If you are suffering from hair loss then you’ll understandably want to fix the problem as soon as possible. But before you rush in to buying products or investing in treatments, it is important to know the basics and what kind of hair loss you may have.

Here are some of the different types that affect people:

Telogen Effluvium

This is a form of temporary hair loss that affects both men and women equally. It occurs when your body goes through a particularly traumatic experience, whether a severe illness, weight loss, extreme stress or childbirth. The dramatic effect on your body results in your hair quickly transitioning from its growing or transitional phase into the resting (telogen) phase one all at once.

Androgenetic Alopecia (Female Pattern Hair Loss)

Androgenetic – also referred to as female-pattern baldness – is genetically inherited female pattern hair loss. It is responsible for thinning that occurs on all areas of the scalp. There are a variety of reasons why it occurs, mainly centred upon hormone irregularities, from ovarian cysts to menopause.

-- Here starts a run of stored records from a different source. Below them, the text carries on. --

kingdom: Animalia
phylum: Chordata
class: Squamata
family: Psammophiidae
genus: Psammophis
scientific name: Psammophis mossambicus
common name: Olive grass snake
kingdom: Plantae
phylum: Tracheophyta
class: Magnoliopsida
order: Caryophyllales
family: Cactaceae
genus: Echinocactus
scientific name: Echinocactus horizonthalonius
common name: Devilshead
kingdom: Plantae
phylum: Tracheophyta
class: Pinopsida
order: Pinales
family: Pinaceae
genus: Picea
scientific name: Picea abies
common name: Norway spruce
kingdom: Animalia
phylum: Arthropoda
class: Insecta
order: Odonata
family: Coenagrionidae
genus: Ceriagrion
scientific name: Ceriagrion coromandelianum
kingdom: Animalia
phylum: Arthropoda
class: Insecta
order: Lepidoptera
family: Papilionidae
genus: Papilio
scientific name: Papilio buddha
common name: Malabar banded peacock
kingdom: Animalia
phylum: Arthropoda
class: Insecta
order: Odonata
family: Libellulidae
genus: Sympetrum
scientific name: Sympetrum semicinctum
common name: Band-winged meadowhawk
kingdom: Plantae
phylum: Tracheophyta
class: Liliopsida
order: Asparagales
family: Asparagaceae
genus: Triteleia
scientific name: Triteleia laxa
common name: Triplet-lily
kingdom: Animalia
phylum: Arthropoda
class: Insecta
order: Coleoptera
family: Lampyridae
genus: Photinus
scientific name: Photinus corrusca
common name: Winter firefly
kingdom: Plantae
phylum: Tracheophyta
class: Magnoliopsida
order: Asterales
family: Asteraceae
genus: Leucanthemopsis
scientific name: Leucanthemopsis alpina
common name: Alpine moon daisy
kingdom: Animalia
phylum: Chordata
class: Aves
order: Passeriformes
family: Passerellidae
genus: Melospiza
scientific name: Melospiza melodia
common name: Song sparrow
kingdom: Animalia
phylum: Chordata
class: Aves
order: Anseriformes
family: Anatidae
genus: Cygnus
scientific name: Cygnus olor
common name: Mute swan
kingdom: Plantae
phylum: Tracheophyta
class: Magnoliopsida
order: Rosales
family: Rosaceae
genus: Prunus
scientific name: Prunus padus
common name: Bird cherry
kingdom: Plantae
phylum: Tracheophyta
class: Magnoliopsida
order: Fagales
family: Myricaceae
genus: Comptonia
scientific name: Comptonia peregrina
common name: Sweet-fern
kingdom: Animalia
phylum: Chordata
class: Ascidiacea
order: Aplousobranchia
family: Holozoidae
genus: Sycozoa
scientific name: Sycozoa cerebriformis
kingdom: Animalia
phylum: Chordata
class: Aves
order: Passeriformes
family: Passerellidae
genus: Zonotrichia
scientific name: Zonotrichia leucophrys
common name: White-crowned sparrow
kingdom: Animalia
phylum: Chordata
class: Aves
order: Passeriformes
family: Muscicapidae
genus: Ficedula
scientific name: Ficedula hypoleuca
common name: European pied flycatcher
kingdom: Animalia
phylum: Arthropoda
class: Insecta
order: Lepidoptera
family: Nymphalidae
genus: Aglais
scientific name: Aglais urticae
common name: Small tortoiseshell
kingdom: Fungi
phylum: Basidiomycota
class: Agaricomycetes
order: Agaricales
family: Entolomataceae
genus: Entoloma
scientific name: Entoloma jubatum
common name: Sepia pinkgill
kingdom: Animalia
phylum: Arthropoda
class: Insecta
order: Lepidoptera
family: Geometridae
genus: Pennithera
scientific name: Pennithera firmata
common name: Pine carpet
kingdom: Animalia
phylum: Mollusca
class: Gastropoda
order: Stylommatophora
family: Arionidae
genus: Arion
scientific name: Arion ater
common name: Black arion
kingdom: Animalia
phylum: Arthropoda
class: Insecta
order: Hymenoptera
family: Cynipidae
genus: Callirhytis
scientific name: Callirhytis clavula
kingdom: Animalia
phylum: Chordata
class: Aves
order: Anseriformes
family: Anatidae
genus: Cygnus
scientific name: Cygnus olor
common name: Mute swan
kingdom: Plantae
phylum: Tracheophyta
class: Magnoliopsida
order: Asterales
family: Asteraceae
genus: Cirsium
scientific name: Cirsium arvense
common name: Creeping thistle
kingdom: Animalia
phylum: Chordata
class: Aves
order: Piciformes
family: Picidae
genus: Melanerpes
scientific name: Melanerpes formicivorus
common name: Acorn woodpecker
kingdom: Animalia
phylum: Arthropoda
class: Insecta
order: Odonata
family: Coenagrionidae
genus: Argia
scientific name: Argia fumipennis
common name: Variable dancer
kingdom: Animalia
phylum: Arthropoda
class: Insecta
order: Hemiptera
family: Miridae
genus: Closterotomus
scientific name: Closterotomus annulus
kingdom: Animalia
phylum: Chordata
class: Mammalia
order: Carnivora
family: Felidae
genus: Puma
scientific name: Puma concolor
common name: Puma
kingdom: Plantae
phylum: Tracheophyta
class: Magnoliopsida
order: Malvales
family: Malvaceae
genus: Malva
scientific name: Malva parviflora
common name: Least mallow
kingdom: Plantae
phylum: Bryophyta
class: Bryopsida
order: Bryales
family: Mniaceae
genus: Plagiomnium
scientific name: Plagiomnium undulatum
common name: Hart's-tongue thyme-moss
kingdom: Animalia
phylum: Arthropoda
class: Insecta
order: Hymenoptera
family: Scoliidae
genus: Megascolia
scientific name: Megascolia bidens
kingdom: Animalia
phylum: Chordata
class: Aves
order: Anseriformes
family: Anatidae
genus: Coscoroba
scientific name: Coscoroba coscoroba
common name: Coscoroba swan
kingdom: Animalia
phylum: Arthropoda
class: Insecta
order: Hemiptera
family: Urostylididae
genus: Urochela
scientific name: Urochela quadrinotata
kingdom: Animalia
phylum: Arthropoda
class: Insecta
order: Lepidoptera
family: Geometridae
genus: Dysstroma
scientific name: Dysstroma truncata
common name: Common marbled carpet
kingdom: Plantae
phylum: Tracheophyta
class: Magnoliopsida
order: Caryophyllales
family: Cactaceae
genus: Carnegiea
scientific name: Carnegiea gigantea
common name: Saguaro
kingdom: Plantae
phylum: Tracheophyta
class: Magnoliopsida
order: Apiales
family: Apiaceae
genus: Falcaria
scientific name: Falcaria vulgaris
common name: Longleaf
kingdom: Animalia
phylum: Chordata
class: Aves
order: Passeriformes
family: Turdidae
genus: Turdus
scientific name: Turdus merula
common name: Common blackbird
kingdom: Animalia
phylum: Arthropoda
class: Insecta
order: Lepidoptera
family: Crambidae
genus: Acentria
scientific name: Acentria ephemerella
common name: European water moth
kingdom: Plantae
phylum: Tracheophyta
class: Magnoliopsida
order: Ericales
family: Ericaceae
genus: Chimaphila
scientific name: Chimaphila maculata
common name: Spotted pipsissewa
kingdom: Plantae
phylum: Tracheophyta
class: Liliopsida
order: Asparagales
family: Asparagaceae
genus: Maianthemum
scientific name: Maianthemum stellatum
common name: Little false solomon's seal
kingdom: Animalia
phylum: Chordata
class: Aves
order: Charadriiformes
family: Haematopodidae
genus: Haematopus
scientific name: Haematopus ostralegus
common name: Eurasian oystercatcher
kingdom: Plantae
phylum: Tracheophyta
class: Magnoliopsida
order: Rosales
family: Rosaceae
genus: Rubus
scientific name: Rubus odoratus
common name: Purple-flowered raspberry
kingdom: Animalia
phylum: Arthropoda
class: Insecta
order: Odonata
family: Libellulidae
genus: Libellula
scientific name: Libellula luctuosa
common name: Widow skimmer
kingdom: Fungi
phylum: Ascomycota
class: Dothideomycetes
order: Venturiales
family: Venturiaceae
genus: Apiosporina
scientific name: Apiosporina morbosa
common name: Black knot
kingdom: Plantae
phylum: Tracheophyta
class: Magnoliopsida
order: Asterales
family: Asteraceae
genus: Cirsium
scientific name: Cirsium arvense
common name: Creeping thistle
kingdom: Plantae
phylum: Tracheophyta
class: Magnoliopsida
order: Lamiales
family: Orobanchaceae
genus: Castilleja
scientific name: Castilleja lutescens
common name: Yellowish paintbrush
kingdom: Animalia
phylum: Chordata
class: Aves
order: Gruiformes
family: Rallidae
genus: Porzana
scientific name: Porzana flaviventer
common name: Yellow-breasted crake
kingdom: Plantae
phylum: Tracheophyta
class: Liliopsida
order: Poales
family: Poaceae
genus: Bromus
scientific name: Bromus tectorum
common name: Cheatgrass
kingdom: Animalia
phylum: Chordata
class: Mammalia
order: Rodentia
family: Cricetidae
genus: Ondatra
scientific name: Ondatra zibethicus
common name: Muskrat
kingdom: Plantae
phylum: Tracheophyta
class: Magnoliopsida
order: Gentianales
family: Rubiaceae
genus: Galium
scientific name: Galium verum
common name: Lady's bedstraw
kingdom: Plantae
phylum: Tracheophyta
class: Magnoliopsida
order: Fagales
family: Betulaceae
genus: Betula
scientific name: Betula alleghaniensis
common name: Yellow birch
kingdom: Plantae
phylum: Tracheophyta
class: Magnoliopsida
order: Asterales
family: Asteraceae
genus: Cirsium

A thinning hairline is the initial sign of male pattern baldness, women however tend to keep their hairline but experience thinning across the central area of the scalp (the parting).

Anagen Effluvium

This hair loss occurs after chemotherapy or exposure to radiation. Chemotherapy targets not only cancers rapidly dividing cells but also your body’s rapidly dividing cells – hair follicles are the prime example of this. The chemotherapy causes the hair shaft to narrow and causes the hair to fracture and fall out.

Alopecia Areata

Alopecia areata is an inflammatory reaction that occurs when a person’s own immune system attacks the hair follicles. This often results in patches of hair shedding quickly, but the good news is the vast majority of their patients recover from this over time.

Traction Alopecia

Traction alopecia is the result of trauma to the hair follicles. It occurs because of excessively tight hairstyles, from cornrows to ponytails. We are seeing a significant rise in it because of the growing number of people wearing extensions and weaves. The good news is it is an entirely avoidable form of alopecia and if you detect it early enough then there is full scope for your hair to grow back.